У Ефимовых. Синеокий, седой уже, старый, но не старик, могучего сложения, начинающий жиреть красавец выбежал в одних трусиках. “Здравствуй! Здравствуй!” Это к старой поэтессе, с которой никогда не был на “ты”. И дальше – громко гогоча, размахивая кистью, показывая все еще белые, еще целые зубы: “Как хорошо, что пришла. Вот мило. Отлично, в самом деле. Пойдем обедать.

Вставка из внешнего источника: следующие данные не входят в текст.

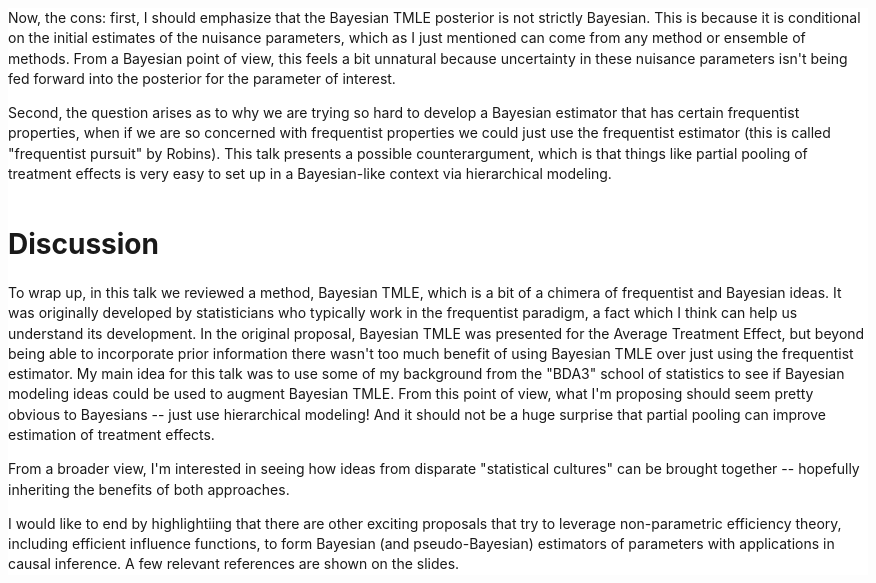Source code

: Now, the cons: first, I should emphasize that the Bayesian TMLE posterior is not strictly Bayesian. This is because it is conditional on the initial estimates of the nuisance parameters, which as I just mentioned can come from any method or ensemble of methods. From a Bayesian point of view, this feels a bit unnatural because uncertainty in these nuisance parameters isn't being fed forward into the posterior for the parameter of interest.

Second, the question arises as to why we are trying so hard to develop a Bayesian estimator that has certain frequentist properties, when if we are so concerned with frequentist properties we could just use the frequentist estimator (this is called "frequentist pursuit" by Robins). This talk presents a possible counterargument, which is that things like partial pooling of treatment effects is very easy to set up in a Bayesian-like context via hierarchical modeling.


# Discussion
To wrap up, in this talk we reviewed a method, Bayesian TMLE, which is a bit of a chimera of frequentist and Bayesian ideas. It was originally developed by statisticians who typically work in the frequentist paradigm, a fact which I think can help us understand its development. In the original proposal, Bayesian TMLE was presented for the Average Treatment Effect, but beyond being able to incorporate prior information there wasn't too much benefit of using Bayesian TMLE over just using the frequentist estimator. My main idea for this talk was to use some of my background from the "BDA3" school of statistics to see if Bayesian modeling ideas could be used to augment Bayesian TMLE. From this point of view, what I'm proposing should seem pretty obvious to Bayesians -- just use hierarchical modeling! And it should not be a huge surprise that partial pooling can improve estimation of treatment effects.

From a broader view, I'm interested in seeing how ideas from disparate "statistical cultures" can be brought together -- hopefully inheriting the benefits of both approaches.

I would like to end by highlightiing that there are other exciting proposals that try to leverage non-parametric efficiency theory, including efficient influence functions, to form Bayesian (and pseudo-Bayesian) estimators of parameters with applications in causal inference. A few relevant references are shown on the slides.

Впрочем, нет, сначала сюда, смотри, что я сотворил!” Поэтесса покорно двинула старушечьи оплывшую фигуру, увенчанную седеющей головой в совершенно круглой, очень старой шляпе, с болезненно-терпеливым выражением лица в комнату, заставленную скульптурой, завешанную рисунками и картинами вперемежку с какой-то поломанной, несуразной мебелью, рамами, кусками холста.
На полу были раскинуты большие картины – лев, телец, орел и ангел.
– Это поюще, вопиюще, взывающе и глаголюще, – с жадно засветившимися глазами могучим бархатистым басом возгласил, размахивая кистью, голый красавец и пытливо заглянул в лицо старухе.
– Вас, может быть, смущает, что я так, в трусиках? – вдруг застенчиво спросил он, переходя на “вы” и учтя застывшесть ее лица.
В дверях появилась в старом капоте с некрасивым, но умным, тонким и обаятельно милым лицом жена скульптора, тоже талантливая, но малопризнанная художница. Она светло улыбнулась поэтессе:
– Что тут может смущать? – обратилась она с легкой укоризной к мужу. – Ты уже всех приучил к тому, что ходишь нагишом.
Поэтесса внимательно посмотрела на трусики; потом на картинно-красивую голову скульптора.
– Мне все равно, как вы одеты, – сказала она, задумчиво наклоняясь над картинами.
– Хорошо? Звери-то, как по-вашему, удались? – жадно спросил художник.
– Да-а… Только в зверях этих мало небесного. И поют, и взывают, и глаголют они об одном – все о том же, о чем ваши быки, козлы и кабаны.